In May, JM Le Pen was suspended by the party after repeated instances in which he made racist remarks, including his description of the Nazi gas chambers as “a detail of history”. In an attempt at damage control, the party announced a vote on a proposal to strip Mr. Le Pen of his honorary title of party president at its upcoming congress. It was during this congress that the patriarch was dismissed from the party, although thanks to a bureaucratic loophole, he does in fact remain the party’s honorary president.
Although the move had angered JM Le Pen and many of his supporters, it means that the firebrand MP – who won 33 per cent of the votes in the region Provence-Alpes-Côte d’Azur in the recent European elections– retains a formal association with the party, avoiding the real danger of a party split – for now. What’s more, he’s unlikely to disappear any time before 2019 given his role as an elected member of the European Parliament.

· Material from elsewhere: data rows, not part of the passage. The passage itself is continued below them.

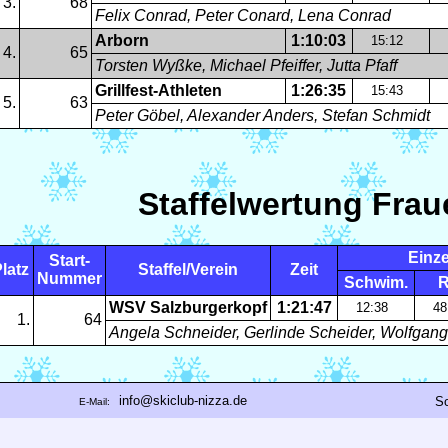
3.
68
Felix Conrad, Peter Conard, Lena Conrad
Arborn
1:10:03
15:12
4.
65
Torsten Wyßke, Michael Pfeiffer, Jutta Pfaff
Grillfest-Athleten
1:26:35
15:43
5.
63
Peter Göbel, Alexander Anders, Stefan Schmidt
Staffelwertung Frau
Einze
Start-
latz
Staffel/Verein
Zeit
Nummer
Schwim.
R
WSV Salzburgerkopf
1:21:47
12:38
4
1.
64
Angela Schneider, Gerlinde Scheider, Wolfgan
info@skiclub-nizza.de
So
E-Mail: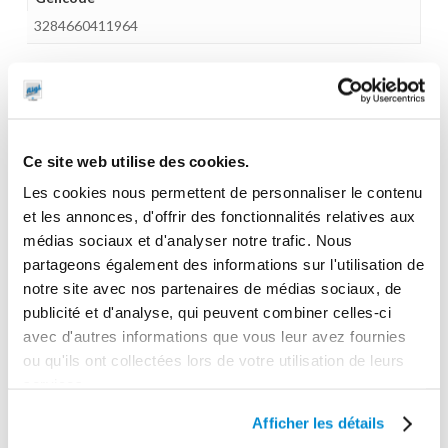
3284660411964
CES PRODUITS PEUVENT VOUS
Ce site web utilise des cookies.
INTERESSER
Les cookies nous permettent de personnaliser le contenu
et les annonces, d'offrir des fonctionnalités relatives aux
médias sociaux et d'analyser notre trafic. Nous
partageons également des informations sur l'utilisation de
notre site avec nos partenaires de médias sociaux, de
publicité et d'analyse, qui peuvent combiner celles-ci
avec d'autres informations que vous leur avez fournies
ou qu'ils ont collectées lors de votre utilisation de leurs
services.
Embout cannelé
Afficher les détails
Raccord
coudé 90° pour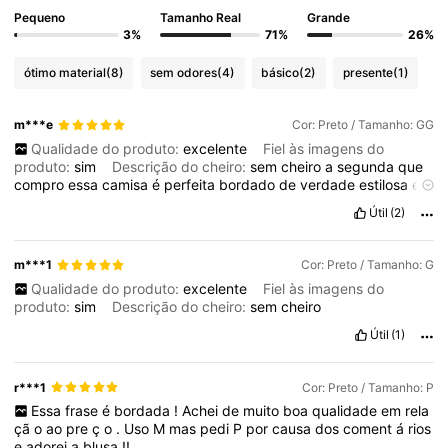
Pequeno
Tamanho Real
Grande
3%
71%
26%
ótimo material
(8)
sem odores
(4)
básico
(2)
presente
(1)
m***e
Cor: Preto / Tamanho: GG
Qualidade do produto:
excelente
Fiel às imagens do
produto:
sim
Descrição do cheiro:
sem
cheiro
a
segunda
que
compro
essa
camisa
é
perfeita
bordado
de
verdade
estilosa
e
n
ã
o
encolhe
ao
lavar
Útil
(2)
m***1
Cor: Preto / Tamanho: G
Qualidade do produto:
excelente
Fiel às imagens do
produto:
sim
Descrição do cheiro:
sem
cheiro
Útil
(1)
r***1
Cor: Preto / Tamanho: P
Essa
frase
é
bordada
!
Achei
de
muito
boa
qualidade
em
rela
çã
o
ao
pre
ç
o
.
Uso
M
mas
pedi
P
por
causa
dos
coment
á
rios
e
adorei
a
blusa
!!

No one can say for certain to what extent the divide between Le Pen senior and his daughter is tactical or ideological. JM Le Pen’s closeness to his great niece, FN golden girl and France’s youngest MP, Marion-Maréchal Le Pen, suggests that although it is possible the appeal of his founding views have skipped a generation, there may still be far more unity within the party’s ideals than is publicly revealed – and indeed, a significant stake for Marine in presenting the divide as starker than it actually is.

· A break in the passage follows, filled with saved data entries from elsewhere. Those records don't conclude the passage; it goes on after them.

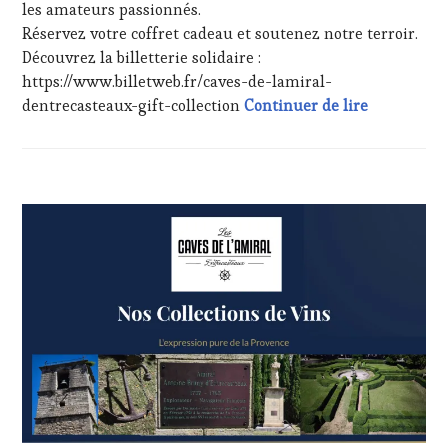
les amateurs passionnés.
HAUTE
Réservez votre coffret cadeau et soutenez notre terroir.
GASTRONOMIE
FRANÇAISE
,
Découvrez la billetterie solidaire :
FAMOUS
https://www.billetweb.fr/caves-de-lamiral-
HOST
,
Communiqué 
dentrecasteaux-gift-collection
Continuer de lire
GUEST
,
INVITATIONS
&
DÉGUSTATIONS,
WINE
ACTUALITÉS
,
TASTING
,
CLUB
MÉDIAS,
:
PRESSE
WINE
ÉCRITE,
TASTING
RADIO,
VOUCHER
,
TV,
DOMAINE
WEB
,
VITICOLE,
OENOTOURISME
,
ADHÉRENT,
PARTENAIRES
VIN
VIN
TOURISME
,
TOURISME
,
EDITION
PRODUCTEURS
LES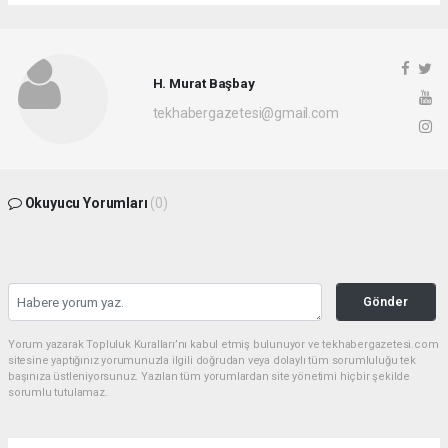
H. Murat Başbay
tekhabergazetesi@gmail.com
Okuyucu Yorumları
(0)
Gönder
Yorum yazarak Topluluk Kuralları’nı kabul etmiş bulunuyor ve tekhabergazetesi.com
sitesine yaptığınız yorumunuzla ilgili doğrudan veya dolaylı tüm sorumluluğu tek
başınıza üstleniyorsunuz. Yazılan tüm yorumlardan site yönetimi hiçbir şekilde
sorumlu tutulamaz.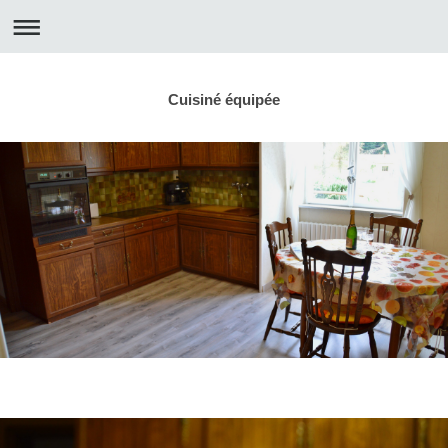
Cuisiné équipée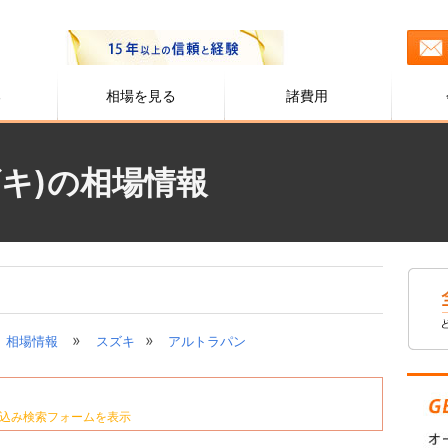
る
相場を見る
諸費用
キ)の相場情報
»
»
相場情報
スズキ
アルトラパン
込み検索フォームを表示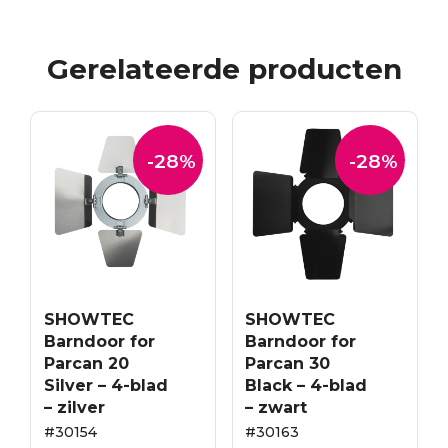
Gerelateerde producten
-28%
-28%
SHOWTEC
SHOWTEC
Barndoor for
Barndoor for
Parcan 20
Parcan 30
Silver – 4-blad
Black – 4-blad
– zilver
– zwart
#30154
#30163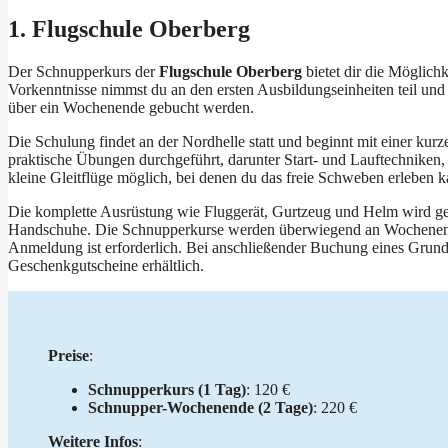
1. Flugschule Oberberg
Der Schnupperkurs der
Flugschule Oberberg
bietet dir die Möglich
Vorkenntnisse nimmst du an den ersten Ausbildungseinheiten teil und 
über ein Wochenende gebucht werden.
Die Schulung findet an der Nordhelle statt und beginnt mit einer kur
praktische Übungen durchgeführt, darunter Start- und Lauftechniken, 
kleine Gleitflüge möglich, bei denen du das freie Schweben erleben k
Die komplette Ausrüstung wie Fluggerät, Gurtzeug und Helm wird gest
Handschuhe. Die Schnupperkurse werden überwiegend an Wochenenden
Anmeldung ist erforderlich. Bei anschließender Buchung eines Grun
Geschenkgutscheine erhältlich.
Preise
:
Schnupperkurs (1 Tag)
: 120 €
Schnupper-Wochenende (2 Tage)
: 220 €
Weitere Infos
: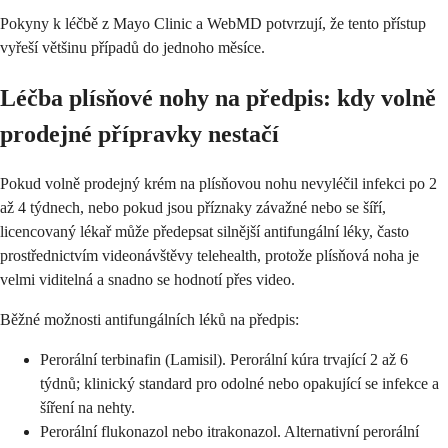
Pokyny k léčbě z Mayo Clinic a WebMD potvrzují, že tento přístup
vyřeší většinu případů do jednoho měsíce.
Léčba plísňové nohy na předpis: kdy volně
prodejné přípravky nestačí
Pokud volně prodejný krém na plísňovou nohu nevyléčil infekci po 2
až 4 týdnech, nebo pokud jsou příznaky závažné nebo se šíří,
licencovaný lékař může předepsat silnější antifungální léky, často
prostřednictvím videonávštěvy telehealth, protože plísňová noha je
velmi viditelná a snadno se hodnotí přes video.
Běžné možnosti antifungálních léků na předpis:
Perorální terbinafin (Lamisil). Perorální kúra trvající 2 až 6
týdnů; klinický standard pro odolné nebo opakující se infekce a
šíření na nehty.
Perorální flukonazol nebo itrakonazol. Alternativní perorální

In response to his exclusion, Jean Marie Le Pen says he plans to question the competency of the executive office to dismiss him, as well as its partiality, while his lawyer dubbed the decision “suicide” for the party. All the commotion has dominated the French press where the infighting within the FN is often presented as a somewhat bemusing family feud.
In reality, the FN has become a staple figure on the media scene, where it has succeeded in normalising its presence and ideas thanks to a combination of astute rebranding, careful image management and an arid political scene where infighting within the right-wing UMP and utter indolence on the part of the Socialist party has left the way ripe for the mainstreaming of previously marginal oppositional voices. While Le Pen’s accession to the second round of the presidential elections in 2002, where he decisively lost against Jacques Chirac, was met with general dismay, political analysts are already predicting a strong show by the FN in the 2017 presidential elections. In a poll by the French agency Ifop in January this year, Marine Le Pen would have won the first round of the election had it been held then, with its leader gaining around 30 per cent of the public vote, significantly ahead of all hypothetical challengers.

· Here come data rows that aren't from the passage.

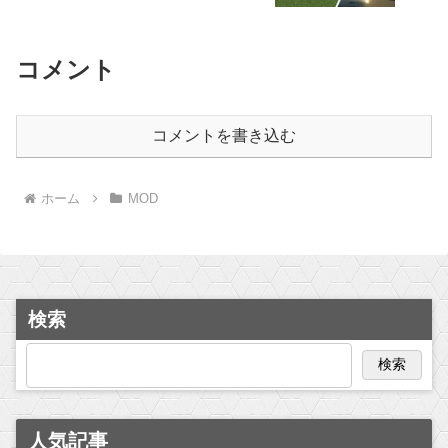
コメント
コメントを書き込む
ホーム
MOD
検索
検索
人気記事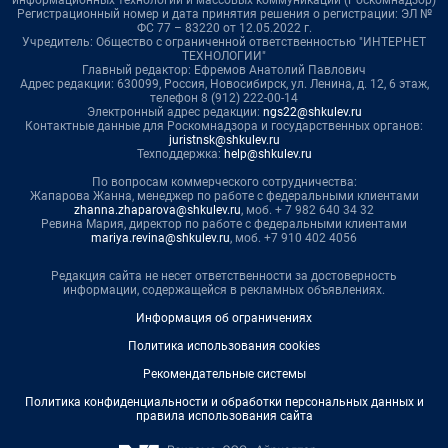
информационных технологий и массовых коммуникаций (Роскомнадзор)
Регистрационный номер и дата принятия решения о регистрации: ЭЛ №
ФС 77 – 83220 от 12.05.2022 г.
Учредитель: Общество с ограниченной ответственностью "ИНТЕРНЕТ
ТЕХНОЛОГИИ"
Главный редактор: Ефремов Анатолий Павлович
Адрес редакции: 630099, Россия, Новосибирск, ул. Ленина, д. 12, 6 этаж,
телефон 8 (912) 222-00-14
Электронный адрес редакции:
ngs22@shkulev.ru
Контактные данные для Роскомнадзора и государственных органов:
juristnsk@shkulev.ru
Техподдержка:
help@shkulev.ru
По вопросам коммерческого сотрудничества:
Жапарова Жанна, менеджер по работе с федеральными клиентами
zhanna.zhaparova@shkulev.ru
, моб. + 7 982 640 34 32
Ревина Мария, директор по работе с федеральными клиентами
mariya.revina@shkulev.ru
, моб. +7 910 402 4056
Редакция сайта не несет ответственности за достоверность
информации, содержащейся в рекламных объявлениях.
Информация об ограничениях
Политика использования cookies
Рекомендательные системы
Политика конфиденциальности и обработки персональных данных и
правила использования сайта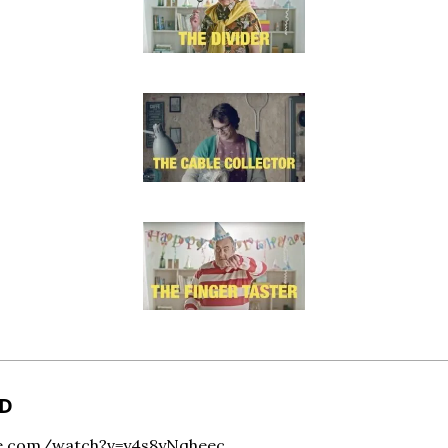
AD
be.com/watch?v=y4s8yNqheec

The exclusion of Jean-Marie Le Pen is a fortuitous opportunity for the party to distance itself once again, very publicly, from its xenophobic tendencies, ahead of a presidential campaign Marine believes she has a real chance at winning. But whether Le Pen’s marginalisation reflects a shift away from the founder’s racist views among the party more broadly remains to be seen, with various FN MPs coming out in shows of support for the patriarch. To quote the MP Nathalie Kosciusko-Morizet, “Le Pen may have been excluded from the FN. Now to banish his ideas.”